* [EXERCISE INSTRUCTIONS] Print every line of the material below, unchanged and in the same order.

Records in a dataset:
┄┄┄┄┄┄┄┄┄┄

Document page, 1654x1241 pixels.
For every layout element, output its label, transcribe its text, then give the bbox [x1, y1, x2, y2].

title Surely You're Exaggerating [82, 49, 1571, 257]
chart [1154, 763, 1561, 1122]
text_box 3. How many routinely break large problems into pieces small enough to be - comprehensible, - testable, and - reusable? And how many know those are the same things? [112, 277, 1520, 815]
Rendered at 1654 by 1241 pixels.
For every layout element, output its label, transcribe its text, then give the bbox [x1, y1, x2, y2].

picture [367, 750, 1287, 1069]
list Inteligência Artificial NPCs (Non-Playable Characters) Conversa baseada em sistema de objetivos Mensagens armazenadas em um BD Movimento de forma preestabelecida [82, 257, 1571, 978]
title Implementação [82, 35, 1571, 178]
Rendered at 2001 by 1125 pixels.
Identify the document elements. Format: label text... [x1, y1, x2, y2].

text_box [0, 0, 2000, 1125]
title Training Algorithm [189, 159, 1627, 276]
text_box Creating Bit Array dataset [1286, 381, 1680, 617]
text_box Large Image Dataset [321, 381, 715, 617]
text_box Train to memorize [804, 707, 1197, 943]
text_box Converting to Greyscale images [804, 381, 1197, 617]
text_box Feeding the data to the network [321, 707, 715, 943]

┄┄┄┄┄┄┄┄┄┄

* [ANSWER BELOW]
Document page, 1654x1241 pixels.
For every layout element, output its label, transcribe its text, then give the bbox [x1, y1, x2, y2].

title Surely You're Exaggerating [82, 49, 1571, 257]
chart [1154, 763, 1561, 1122]
text_box 3. How many routinely break large problems into pieces small enough to be - comprehensible, - testable, and - reusable? And how many know those are the same things? [112, 277, 1520, 815]
Rendered at 1654 by 1241 pixels.
For every layout element, output its label, transcribe its text, then give the bbox [x1, y1, x2, y2].

picture [367, 750, 1287, 1069]
list Inteligência Artificial NPCs (Non-Playable Characters) Conversa baseada em sistema de objetivos Mensagens armazenadas em um BD Movimento de forma preestabelecida [82, 257, 1571, 978]
title Implementação [82, 35, 1571, 178]
Rendered at 2001 by 1125 pixels.
Identify the document elements. Format: label text... [x1, y1, x2, y2].

text_box [0, 0, 2000, 1125]
title Training Algorithm [189, 159, 1627, 276]
text_box Creating Bit Array dataset [1286, 381, 1680, 617]
text_box Large Image Dataset [321, 381, 715, 617]
text_box Train to memorize [804, 707, 1197, 943]
text_box Converting to Greyscale images [804, 381, 1197, 617]
text_box Feeding the data to the network [321, 707, 715, 943]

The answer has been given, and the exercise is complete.